Over the weekend, we were talking with our new neighbors while everyone was enjoying being outside. They moved in over the winter, and then it snowed a bunch and no one was out being social. Lee held their infant son, about 8 months old, and was all melty and nuzzly and kind of glassy eyed, so I looked at him squarely and said, "Do you want another baby?" to which he emphatically said, "No." The parents in the circle joked about babies being awesome and then once mobility and communication start it's a slog to get to bedtime each day. One of the new neighbors quietly joked to us, "Third times the charm..." I don't know if anyone else noticed, but I did, and I quietly said back, "Actually, Tucker is the third time..." which most likely means that he now thinks I am an oversharer and that he didn't need to know that I lost a baby. Which wasn't my point.
I did lose a baby. In 2007 I became pregnant, but miscarried before I even made it to the doctor for my appointment to confirm the pregnancy. We knew at the emergency room that the likelihood was that this baby who had barely begun to grow must have had problems at the deepest level, which can be a cause of an early-term miscarriage. We knew what impact special needs babies and children have in families. We knew that while we had survived the first special needs child, we didn't know how we would have managed to incorporate a new set of special needs, and so we set our jaws and nodded, and explained to the perplexed staff at the ER that our reasonable reaction to the whole thing stemmed from our deep knowledge of life as a special needs family already. It was an opening salvo for Lee and I - how to cope with terribly sad things. I think we passed with flying colors. It is sad, and will always be sad.

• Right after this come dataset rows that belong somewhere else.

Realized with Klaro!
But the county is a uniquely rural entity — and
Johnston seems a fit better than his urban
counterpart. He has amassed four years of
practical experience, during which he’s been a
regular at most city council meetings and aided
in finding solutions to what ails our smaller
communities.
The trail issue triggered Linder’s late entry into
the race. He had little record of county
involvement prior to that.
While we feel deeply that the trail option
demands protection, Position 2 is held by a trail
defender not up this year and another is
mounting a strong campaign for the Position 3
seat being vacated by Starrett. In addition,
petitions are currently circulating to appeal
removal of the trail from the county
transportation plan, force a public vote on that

More importantly, though, and what my new neighbors don't know, is that I lost a child. We will operate peripherally in each other's spheres, a weird Venn diagram of location only. But we love our neighborhood, and our street especially, and our neighbors on that street have been stalwart in their support, and shared our sadness with us through all of our mourning for Connor. We owe them forever for the donations, the support, the taking of our kids when we cannot or could not cope, their remembrances, their sweet and kind children who got to experience Connor and understand him. And somehow, we have to find a way to let people know without making ourselves pariahs. Because we can't live 40 or more years alienating people or making them so uncomfortable being around us that we end up isolated. One of the greatest compliments we received as parents is how "normal" we made our abnormal lives seem with our family. Time to find how to make people think how life progressed as "normal," too.